Upper Limits on Very-High-Energy Gamma-ray Emission from Core-Collapse Supernovae Observed with H.E.S.S.

11 Jul 2019, 18:10
Campus Ledeganck - Aud. 3 (Ghent)

Campus Ledeganck - Aud. 3


Parallel talk Astroparticle Physics and Gravitational Waves Astroparticle Physics and Gravitational Waves


Rachel Simoni (Rachel)


The sources of cosmic-rays beyond the knee of the cosmic-ray spectrum 10$^{15}$eV (= 1 PeV) are not firmly discovered yet. Supernovae remnants (SNR) have been proven to be able to accelerate cosmic-rays up to ∼ 10$^{14}$eV, but not beyond. Supernovae (SNe), the precursor phase of SNRs, are good candidates for PeV acceleration as some recent theoretical studies indicate that particles with PeV energies and beyond shall be produced as the SN shock propagates in a very dense environment and this may result in measurable gamma-ray emission.
In that context, we searched for gamma-ray emission from ten supernovae observed with the High Energy Stereoscopic System (H.E.S.S.) within a year of the supernova event.
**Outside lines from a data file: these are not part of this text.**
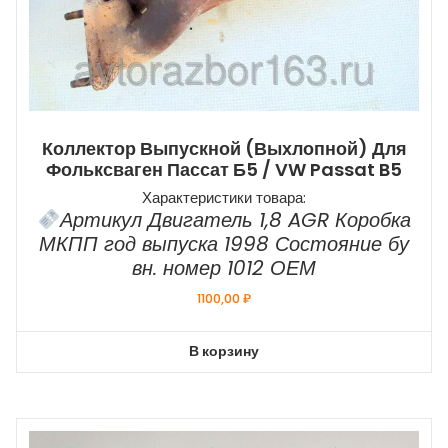
Коллектор Выпускной (выхлопной) Для
Фольксваген Пассат Б5 / VW Passat B5
Характеристики товара:
Артикул Двигатель 1,8 AGR Коробка
МКПП год выпуска 1998 Состояние бу
вн. номер 1012 ОЕМ
1100,00
₽
В корзину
No significant gamma-ray emission was detected for any of the objects, and upper limits on the > 1 TeV gamma-ray flux of the order of ~10$^{-13}$cm$^{-2}$s$^{-1}$ are derived. These values are used to place model-dependent constraints on the mass-loss rates of the progenitor stars, implying upper limits between 2 x 10$^{-5}$ and 2 x 10$^{-3}$ M⊙.yr$^{-1}$ , under reasonable assumptions on the particle acceleration parameters. Furthermore, the prospect of a future > 1 TeV gamma-ray detection of a young supernova is investigated and found to be a distinct possibility with H.E.S.S. or the Cherenkov Telescope Array (CTA).